Alright, so this whole “do I have high standards for guys” thing has been rattling around in my head for a bit. It wasn’t like some big lightbulb moment, more like a slow burn, you know? After a couple of dates that just felt… off, and a chat with a friend who basically said, “Maybe you’re just too picky,” I thought, “Okay, let’s actually figure this out.”
My Highly Scientific (Not Really) Investigation
So, the first thing I did, and this sounds super basic, but I actually sat down and tried to define what my “standards” even were. I grabbed a notebook – yeah, I’m old school like that – and just started jotting things down. No filter, just whatever came to mind when I thought about what I’d want in a partner.
It was a bit of a brain dump. Stuff like:
- Got to have a sense of humor, please! Life’s too short to be serious all the time.
- Kindness. Not just to me, but like, to waitstaff, animals, you know? Basic human decency.
- Has his own thing going on. Doesn’t have to be a CEO, but just some ambition, some passion for something.

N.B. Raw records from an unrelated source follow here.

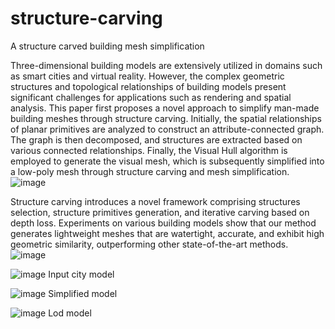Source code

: # structure-carving
A structure carved building mesh simplification


Three-dimensional building models are extensively utilized in domains such as smart cities and virtual reality. However, the complex geometric structures and topological relationships of building models present significant challenges for applications such as rendering and spatial analysis. This paper first proposes a novel approach to simplify man-made building meshes through structure carving. Initially, the spatial relationships of planar primitives are analyzed to construct an attribute-connected graph. The graph is then decomposed, and structures are extracted based on various connected relationships. Finally, the Visual Hull algorithm is employed to generate the visual mesh, which is subsequently simplified into a low-poly mesh through structure carving and mesh simplification.
![image](https://github.com/user-attachments/assets/4ebcf400-4614-4a63-829e-ce4c89004acb)

 Structure carving introduces a novel framework comprising structures selection, structure primitives generation, and iterative carving based on depth loss. Experiments on various building models show that our method generates lightweight meshes that are watertight, accurate, and exhibit high geometric similarity, outperforming other state-of-the-art methods.
![image](https://github.com/user-attachments/assets/729950d5-898a-47e7-bb8f-3ebf960535b7)


![image](https://github.com/user-attachments/assets/251c02bb-feee-46c8-847a-59e396613a71)
                   Input city model
 
![image](https://github.com/user-attachments/assets/06e974df-dd36-463a-ace2-86f47225f88e)
                    Simplified model
                    
![image](https://github.com/user-attachments/assets/5e6994d8-9863-4710-b74b-b0735386b5bd)
                    Lod model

- Can hold a conversation. Like, actually talk about things deeper than the weather or what’s on TV.
- Emotional availability. Big one. Someone who isn’t afraid to, like, feel things and talk about them.
And a few other bits and bobs, some smaller, some bigger. It wasn’t a crazy long list, actually, when I looked at it.
Reality Check Time
Next, I kind of stepped back and looked at this list. I asked myself, “Okay, is any of this actually unreasonable?” I mean, wanting someone kind? Wanting someone I can laugh with? That doesn’t sound like asking for the moon, does it?
Then I did something that felt a bit like research. I started observing people around me. My friends’ partners, couples I saw out and about. Not in a creepy way! More just… noticing the dynamics. What seemed to make people happy together? What were the common threads in relationships that seemed solid?
I also thought back to my own past experiences. What worked? What really, really didn’t? Where did things go wrong? Often, it wasn’t about superficial stuff, but more about those core things I’d written down. Like, if communication was a disaster, or if there was a fundamental lack of respect or shared values.
I even chatted with a couple of trusted friends, the ones who give it to you straight. I didn’t show them my list like it was some kind of exam, but I talked around the subject. “What do you think is actually important?” I’d ask. And their answers usually circled back to similar themes: respect, communication, shared values, kindness.
So, What’s the Verdict?
After all this mulling it over, here’s what I landed on. I don’t think my standards are “high” in an outrageous way. I think they’re just… my standards. They’re about core compatibility and what I genuinely need to feel happy and secure in a relationship. Things like being treated with respect, being able to communicate openly, and sharing some basic life values aren’t luxury items; they feel more like necessities to me.
Maybe the issue isn’t that my standards are “too high,” but that finding someone who genuinely meets those fundamental criteria, and where there’s mutual attraction and all that jazz, just takes time. And that’s okay. I realized I’d rather wait for something that feels right on a deeper level than settle for something that’s just… there.
It’s not about a checklist of superficial traits. It’s about the substance of a person. And honestly, I don’t think wanting substance is asking for too much. Maybe it just means being patient and clear on what truly matters to me. So yeah, that was my little journey into the land of “standards.” Turns out, it was more about self-discovery than anything else.